> [About this task]:
Rewrite the full material exactly; no line may be skipped.

> [Material for this task]:
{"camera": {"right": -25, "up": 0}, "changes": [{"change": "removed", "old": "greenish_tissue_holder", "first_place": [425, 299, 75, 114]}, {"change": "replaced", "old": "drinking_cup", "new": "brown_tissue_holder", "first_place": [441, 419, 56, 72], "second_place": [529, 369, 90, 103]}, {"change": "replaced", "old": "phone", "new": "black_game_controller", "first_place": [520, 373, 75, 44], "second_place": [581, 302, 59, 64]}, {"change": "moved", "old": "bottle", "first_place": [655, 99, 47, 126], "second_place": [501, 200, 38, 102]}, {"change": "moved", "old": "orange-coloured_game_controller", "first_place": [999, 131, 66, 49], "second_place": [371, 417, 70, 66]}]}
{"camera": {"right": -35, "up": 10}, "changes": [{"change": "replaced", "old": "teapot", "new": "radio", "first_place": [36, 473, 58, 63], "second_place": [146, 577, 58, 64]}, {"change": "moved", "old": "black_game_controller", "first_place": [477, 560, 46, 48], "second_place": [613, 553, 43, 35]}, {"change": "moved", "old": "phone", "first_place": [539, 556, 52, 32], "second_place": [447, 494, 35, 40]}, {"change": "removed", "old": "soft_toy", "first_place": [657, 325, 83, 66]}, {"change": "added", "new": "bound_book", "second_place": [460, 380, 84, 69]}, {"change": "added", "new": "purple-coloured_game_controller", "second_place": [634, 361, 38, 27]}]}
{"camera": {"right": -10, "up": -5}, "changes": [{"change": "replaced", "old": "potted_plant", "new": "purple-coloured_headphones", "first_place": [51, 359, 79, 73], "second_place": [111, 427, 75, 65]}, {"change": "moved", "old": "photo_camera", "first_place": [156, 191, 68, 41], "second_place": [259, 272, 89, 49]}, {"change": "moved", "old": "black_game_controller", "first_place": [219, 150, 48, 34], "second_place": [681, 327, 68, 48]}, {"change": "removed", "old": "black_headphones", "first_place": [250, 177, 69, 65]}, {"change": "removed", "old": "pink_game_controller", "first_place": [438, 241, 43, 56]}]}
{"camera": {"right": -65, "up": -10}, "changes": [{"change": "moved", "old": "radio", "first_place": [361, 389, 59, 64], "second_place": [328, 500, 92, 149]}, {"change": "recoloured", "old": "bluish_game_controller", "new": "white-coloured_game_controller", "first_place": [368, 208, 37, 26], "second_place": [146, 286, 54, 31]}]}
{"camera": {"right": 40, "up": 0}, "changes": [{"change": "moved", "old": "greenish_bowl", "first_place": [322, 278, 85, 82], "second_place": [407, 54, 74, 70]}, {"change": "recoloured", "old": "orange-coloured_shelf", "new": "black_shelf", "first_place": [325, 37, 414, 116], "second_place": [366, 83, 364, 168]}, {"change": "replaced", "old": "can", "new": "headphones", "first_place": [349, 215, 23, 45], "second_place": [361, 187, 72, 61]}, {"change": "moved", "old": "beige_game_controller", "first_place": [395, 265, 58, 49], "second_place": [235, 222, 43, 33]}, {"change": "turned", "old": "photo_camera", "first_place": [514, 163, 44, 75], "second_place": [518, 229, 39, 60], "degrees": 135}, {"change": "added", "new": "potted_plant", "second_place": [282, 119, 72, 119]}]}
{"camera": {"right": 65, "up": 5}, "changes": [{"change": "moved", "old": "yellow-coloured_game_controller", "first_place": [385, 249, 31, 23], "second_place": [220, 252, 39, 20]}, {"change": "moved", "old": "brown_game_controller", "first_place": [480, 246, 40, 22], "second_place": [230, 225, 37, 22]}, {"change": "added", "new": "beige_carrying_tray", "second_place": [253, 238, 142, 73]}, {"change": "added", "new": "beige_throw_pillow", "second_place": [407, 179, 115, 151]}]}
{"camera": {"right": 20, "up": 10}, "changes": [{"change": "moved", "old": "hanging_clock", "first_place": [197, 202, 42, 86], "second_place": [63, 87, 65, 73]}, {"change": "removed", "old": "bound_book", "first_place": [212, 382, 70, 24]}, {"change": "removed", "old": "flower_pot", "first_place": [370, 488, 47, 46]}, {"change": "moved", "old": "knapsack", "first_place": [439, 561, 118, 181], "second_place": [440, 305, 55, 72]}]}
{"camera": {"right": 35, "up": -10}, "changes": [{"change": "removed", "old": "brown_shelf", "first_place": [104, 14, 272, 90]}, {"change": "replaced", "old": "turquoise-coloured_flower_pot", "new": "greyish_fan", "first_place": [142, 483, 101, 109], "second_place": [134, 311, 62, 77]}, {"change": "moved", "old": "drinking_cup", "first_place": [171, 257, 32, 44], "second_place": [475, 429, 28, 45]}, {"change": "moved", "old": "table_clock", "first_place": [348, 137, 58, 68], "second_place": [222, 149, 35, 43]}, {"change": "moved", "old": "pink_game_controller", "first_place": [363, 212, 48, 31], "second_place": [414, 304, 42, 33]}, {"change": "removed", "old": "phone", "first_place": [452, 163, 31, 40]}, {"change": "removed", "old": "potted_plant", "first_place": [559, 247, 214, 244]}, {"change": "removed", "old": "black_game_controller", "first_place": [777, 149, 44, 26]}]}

> [Solution to this exercise]:
{"camera": {"right": -25, "up": 0}, "changes": [{"change": "removed", "old": "greenish_tissue_holder", "first_place": [425, 299, 75, 114]}, {"change": "replaced", "old": "drinking_cup", "new": "brown_tissue_holder", "first_place": [441, 419, 56, 72], "second_place": [529, 369, 90, 103]}, {"change": "replaced", "old": "phone", "new": "black_game_controller", "first_place": [520, 373, 75, 44], "second_place": [581, 302, 59, 64]}, {"change": "moved", "old": "bottle", "first_place": [655, 99, 47, 126], "second_place": [501, 200, 38, 102]}, {"change": "moved", "old": "orange-coloured_game_controller", "first_place": [999, 131, 66, 49], "second_place": [371, 417, 70, 66]}]}
{"camera": {"right": -35, "up": 10}, "changes": [{"change": "replaced", "old": "teapot", "new": "radio", "first_place": [36, 473, 58, 63], "second_place": [146, 577, 58, 64]}, {"change": "moved", "old": "black_game_controller", "first_place": [477, 560, 46, 48], "second_place": [613, 553, 43, 35]}, {"change": "moved", "old": "phone", "first_place": [539, 556, 52, 32], "second_place": [447, 494, 35, 40]}, {"change": "removed", "old": "soft_toy", "first_place": [657, 325, 83, 66]}, {"change": "added", "new": "bound_book", "second_place": [460, 380, 84, 69]}, {"change": "added", "new": "purple-coloured_game_controller", "second_place": [634, 361, 38, 27]}]}
{"camera": {"right": -10, "up": -5}, "changes": [{"change": "replaced", "old": "potted_plant", "new": "purple-coloured_headphones", "first_place": [51, 359, 79, 73], "second_place": [111, 427, 75, 65]}, {"change": "moved", "old": "photo_camera", "first_place": [156, 191, 68, 41], "second_place": [259, 272, 89, 49]}, {"change": "moved", "old": "black_game_controller", "first_place": [219, 150, 48, 34], "second_place": [681, 327, 68, 48]}, {"change": "removed", "old": "black_headphones", "first_place": [250, 177, 69, 65]}, {"change": "removed", "old": "pink_game_controller", "first_place": [438, 241, 43, 56]}]}
{"camera": {"right": -65, "up": -10}, "changes": [{"change": "moved", "old": "radio", "first_place": [361, 389, 59, 64], "second_place": [328, 500, 92, 149]}, {"change": "recoloured", "old": "bluish_game_controller", "new": "white-coloured_game_controller", "first_place": [368, 208, 37, 26], "second_place": [146, 286, 54, 31]}]}
{"camera": {"right": 40, "up": 0}, "changes": [{"change": "moved", "old": "greenish_bowl", "first_place": [322, 278, 85, 82], "second_place": [407, 54, 74, 70]}, {"change": "recoloured", "old": "orange-coloured_shelf", "new": "black_shelf", "first_place": [325, 37, 414, 116], "second_place": [366, 83, 364, 168]}, {"change": "replaced", "old": "can", "new": "headphones", "first_place": [349, 215, 23, 45], "second_place": [361, 187, 72, 61]}, {"change": "moved", "old": "beige_game_controller", "first_place": [395, 265, 58, 49], "second_place": [235, 222, 43, 33]}, {"change": "turned", "old": "photo_camera", "first_place": [514, 163, 44, 75], "second_place": [518, 229, 39, 60], "degrees": 135}, {"change": "added", "new": "potted_plant", "second_place": [282, 119, 72, 119]}]}
{"camera": {"right": 65, "up": 5}, "changes": [{"change": "moved", "old": "yellow-coloured_game_controller", "first_place": [385, 249, 31, 23], "second_place": [220, 252, 39, 20]}, {"change": "moved", "old": "brown_game_controller", "first_place": [480, 246, 40, 22], "second_place": [230, 225, 37, 22]}, {"change": "added", "new": "beige_carrying_tray", "second_place": [253, 238, 142, 73]}, {"change": "added", "new": "beige_throw_pillow", "second_place": [407, 179, 115, 151]}]}
{"camera": {"right": 20, "up": 10}, "changes": [{"change": "moved", "old": "hanging_clock", "first_place": [197, 202, 42, 86], "second_place": [63, 87, 65, 73]}, {"change": "removed", "old": "bound_book", "first_place": [212, 382, 70, 24]}, {"change": "removed", "old": "flower_pot", "first_place": [370, 488, 47, 46]}, {"change": "moved", "old": "knapsack", "first_place": [439, 561, 118, 181], "second_place": [440, 305, 55, 72]}]}
{"camera": {"right": 35, "up": -10}, "changes": [{"change": "removed", "old": "brown_shelf", "first_place": [104, 14, 272, 90]}, {"change": "replaced", "old": "turquoise-coloured_flower_pot", "new": "greyish_fan", "first_place": [142, 483, 101, 109], "second_place": [134, 311, 62, 77]}, {"change": "moved", "old": "drinking_cup", "first_place": [171, 257, 32, 44], "second_place": [475, 429, 28, 45]}, {"change": "moved", "old": "table_clock", "first_place": [348, 137, 58, 68], "second_place": [222, 149, 35, 43]}, {"change": "moved", "old": "pink_game_controller", "first_place": [363, 212, 48, 31], "second_place": [414, 304, 42, 33]}, {"change": "removed", "old": "phone", "first_place": [452, 163, 31, 40]}, {"change": "removed", "old": "potted_plant", "first_place": [559, 247, 214, 244]}, {"change": "removed", "old": "black_game_controller", "first_place": [777, 149, 44, 26]}]}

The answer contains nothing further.